Natalie is a strategist and designer by training who has worked several years designing social interventions for non-profits and transnational organizations. Concurrently she has studied psychology, neuroscience, anthropology, divinity, and identity, with themes of trauma, empathy, forgiveness, narcissism and altruism to discover how self awareness affects decision making. Her work has taken her to research in New Orleans to consulting in New York City and strategizing in countries such as India, Brazil, South Africa, and Ecuador. In 2013 she was part of a team that was awarded “Game Changer” by Metropolis Magazine and was a finalist in Fast Company’s Innovation By Design Awards.

She received her Bachelors of Business Administration in Strategic Design and Management from Parsons The New School for Design where her special interest in the ethics of social innovation, designing for complex systemic issues, and the convergence of emotional intelligence and design thinking to promote the sustainable well-being of people, the environment, and the economy began.

Naomi Woods

Naomi comes to the GSD from East Africa, where she has been based for the past eight years, overseeing emergency response, design, and implementation of primary care and community health projects with NGOs and the extractives sector across ten sub-Saharan African countries.

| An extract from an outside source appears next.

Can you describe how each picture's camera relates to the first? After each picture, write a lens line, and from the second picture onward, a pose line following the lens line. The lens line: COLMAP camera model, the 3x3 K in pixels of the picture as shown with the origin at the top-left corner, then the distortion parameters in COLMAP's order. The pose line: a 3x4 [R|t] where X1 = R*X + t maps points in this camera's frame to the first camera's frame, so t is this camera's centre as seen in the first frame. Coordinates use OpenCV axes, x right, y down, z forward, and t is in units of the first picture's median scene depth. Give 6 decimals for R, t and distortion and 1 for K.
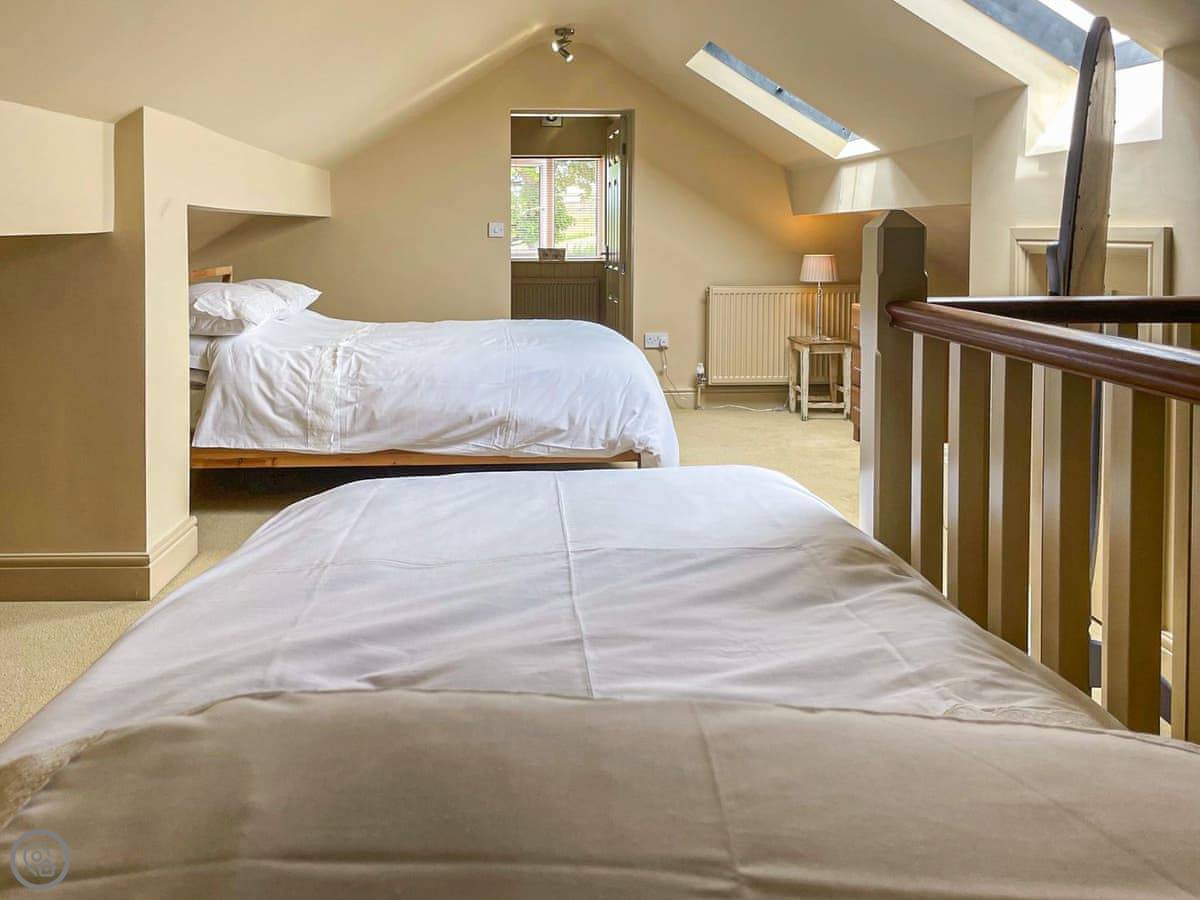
lens RADIAL K [[1059.7, 0, 600.0], [0, 1059.7, 450.0], [0, 0, 1]] dist [-0.086166, 0.004643]
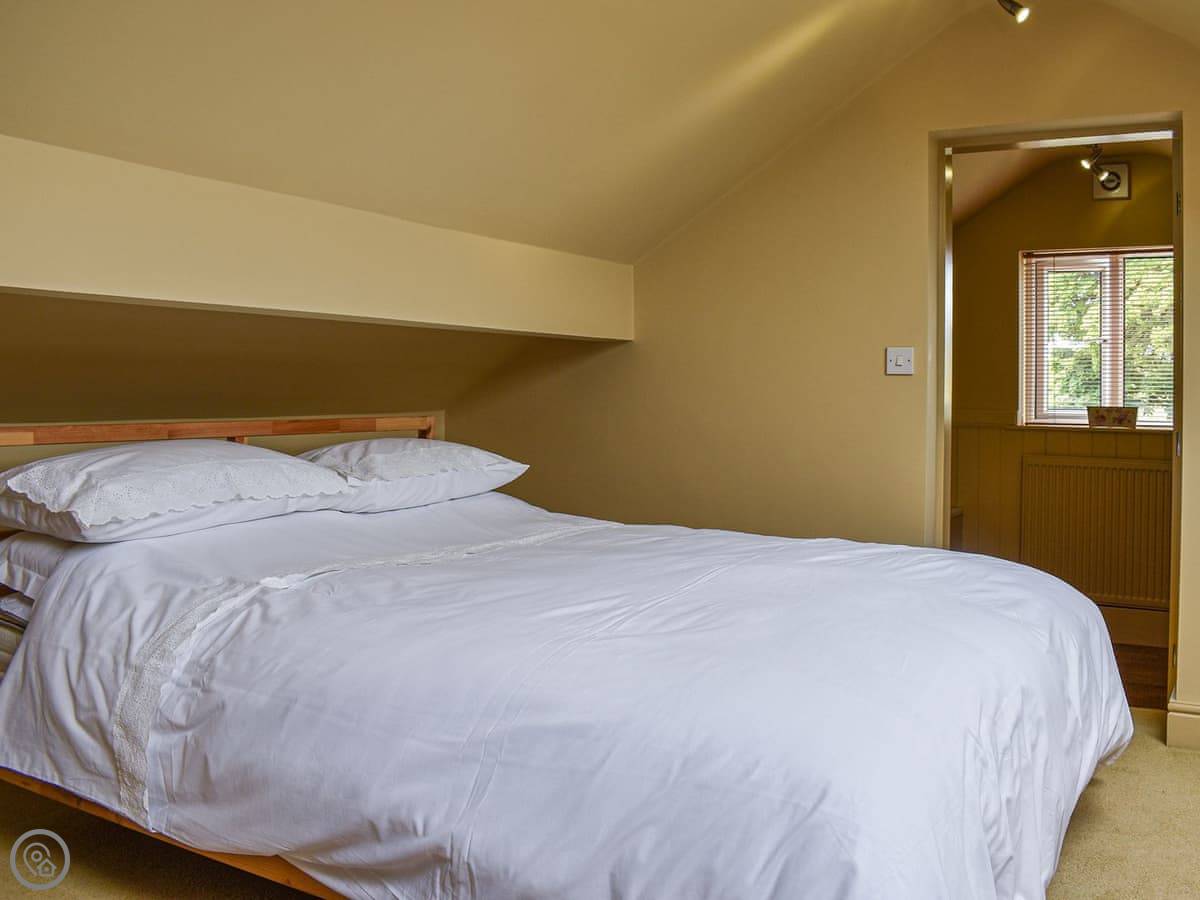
lens RADIAL K [[1134.6, 0, 600.5], [0, 1134.6, 416.9], [0, 0, 1]] dist [0.006023, 0.008796]
pose [[0.820918, 0.024218, -0.570532, 0.164030], [-0.128082, 0.981453, -0.142632, -0.123553], [0.556496, 0.190165, 0.808795, 0.693394]]
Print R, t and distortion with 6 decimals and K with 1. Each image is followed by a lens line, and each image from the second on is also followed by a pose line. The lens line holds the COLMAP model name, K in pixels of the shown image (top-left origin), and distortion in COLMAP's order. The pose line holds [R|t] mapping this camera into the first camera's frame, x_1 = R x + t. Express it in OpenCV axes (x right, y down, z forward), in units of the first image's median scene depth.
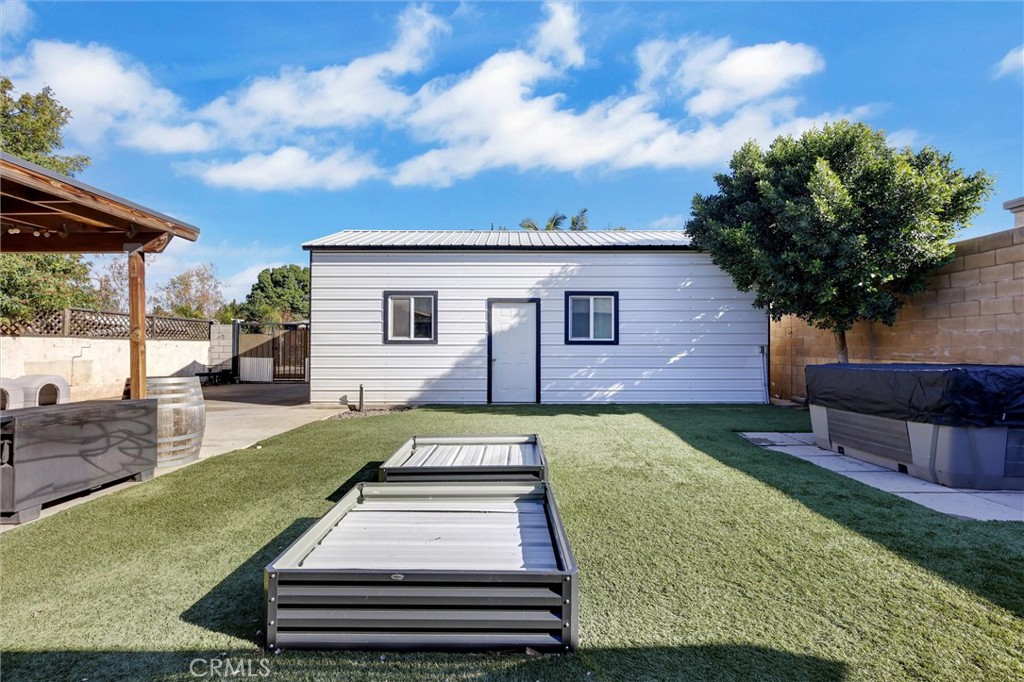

Prior to this, Naomi was based in Viet Nam for several years, working with governments in the Mekong Sub-Region on an HIV and migrant labor policy harmonization project. Naomi holds a Master of Public Policy focusing on the social determinants of health related to TB treatment completion in Kenya, and a Bachelor of Arts in Economics and Political Science. She is at the GSD in the MDes Risk and Resilience concentration to investigate water and infrastructure in cities in conflict and in arid climates, and to expand her understanding of design thinking, landscape, and the built environment, and their application in addressing humanitarian crisis and recovery.